Blok Teks:
Paser (ANTARA) - Kenaikan harga kedelai selama beberapa bulan terakhir membuat salah seorang pengrajin sekaligus pedagang tempe dan tahu di Kabupaten Paser harus mengurangi ukuran agar dagangannya tetap laku di pasaran.
Nuryanti (47), salah seorang pedagang di Pasar Induk Senaken Kabupaten Paser mengaku harus menyiasati kenaikan harga dengan mengurangi volume tanpa mengurangi kualitas dagangannya.
“Karena harga kedelai naik, saya siasati dengan mengurangi ketebalan tempe dan tahu,” kata Nuryanti Senin (18/1).
Menurutnya untuk penjualan tempe terpaksa dikurangi ketebalan potongannya dan untuk tahu biasanya 10 potong jadi 9 potong perbungkus. Hal itu dilakukan agar produksi tempe dan tahu tetap terus berjalan dan tidak mengalami kerugian.

Data yang Ditampilkan:
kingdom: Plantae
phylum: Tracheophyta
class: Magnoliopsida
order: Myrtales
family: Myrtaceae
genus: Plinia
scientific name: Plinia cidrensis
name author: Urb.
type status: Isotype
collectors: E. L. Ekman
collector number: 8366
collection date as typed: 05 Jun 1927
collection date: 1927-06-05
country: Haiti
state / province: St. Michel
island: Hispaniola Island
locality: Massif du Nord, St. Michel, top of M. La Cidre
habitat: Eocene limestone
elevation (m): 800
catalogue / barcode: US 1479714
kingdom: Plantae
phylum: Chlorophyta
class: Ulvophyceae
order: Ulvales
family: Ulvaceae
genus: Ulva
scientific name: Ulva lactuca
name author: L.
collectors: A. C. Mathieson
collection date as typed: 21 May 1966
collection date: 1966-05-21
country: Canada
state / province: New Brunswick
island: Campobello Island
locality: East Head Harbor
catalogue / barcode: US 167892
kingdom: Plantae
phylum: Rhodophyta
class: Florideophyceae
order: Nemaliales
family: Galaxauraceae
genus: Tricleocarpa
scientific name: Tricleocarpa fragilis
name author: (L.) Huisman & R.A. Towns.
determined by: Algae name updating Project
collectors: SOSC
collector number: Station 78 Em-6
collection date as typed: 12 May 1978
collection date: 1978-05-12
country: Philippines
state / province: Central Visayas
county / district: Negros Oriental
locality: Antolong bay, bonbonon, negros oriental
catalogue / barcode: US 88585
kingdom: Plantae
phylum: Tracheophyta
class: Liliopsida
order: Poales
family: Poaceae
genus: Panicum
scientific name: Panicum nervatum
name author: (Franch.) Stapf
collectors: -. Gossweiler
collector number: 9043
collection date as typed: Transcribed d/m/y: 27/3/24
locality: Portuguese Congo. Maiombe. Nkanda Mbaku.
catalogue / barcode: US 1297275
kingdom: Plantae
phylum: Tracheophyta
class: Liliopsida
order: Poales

Tugas dan Latihan:
1. Jawab pertanyaan berikut berdasarkan teks tentang kenaikan harga kedelai.
(a) Di pasar mana Nuryanti berdagang?
(b) Berapa usia Nuryanti?
(c) Sekarang ada berapa potong tahu dalam satu bungkus?
2. Teruskan teks tentang kenaikan harga kedelai mulai dari kalimat terakhirnya.

Jawaban per Tugas:
1.
(a) Di Pasar Induk Senaken, Kabupaten Paser.
(b) 47 tahun.
(c) 9 potong per bungkus, sebelumnya biasanya 10 potong.

2.
"Siasat dengan mengurangi ukuran namun dijual dengan harga tetap yakni Rp4.000 per potong.Hal tersebut lebih baik ketimbang menaikan harga," katanya.
Nuryanti menjelaskan sebelum adanya kenaikan harga kedelai per 50 kilogram atau per karung harganya berkisar Rp380 ribu sampai Rp400 ribu. Namun saat ini harganya mencapai Rp505 ribu per 50 kilogram atau perkarungnya.
Dikemukakannya saat pandemi COVID-19 sangat berdampak bagi pedagang tempe dan tahu di pasar induk Senaken. Hal itu terlihat dari menurunnya jumlah produksi kedelai di pasar tersebut.
"Sebelum pandemi kami bisa menghabiskan kedelai kurang lebih 3 karung tapi sekarang hanya 2 karung," ungkap Nuryanti.
Nuryanti telah lama bekerja sebagai pengrajin kedelai. Bersama suaminya, usaha itu sudah ia geluti sejak 1990 lalu.
Ia berharap pemerintah dapat mengatasi kenaikan harga kedelai dan memberikan modal usaha kepada para pedagang agar tetap bisa berproduksi.
“Nanti kalau kita naikkan harga, kasihan masyarakat. Kami berharap ada bantuan modal sehingga bisa tetap produksi,” harapnya.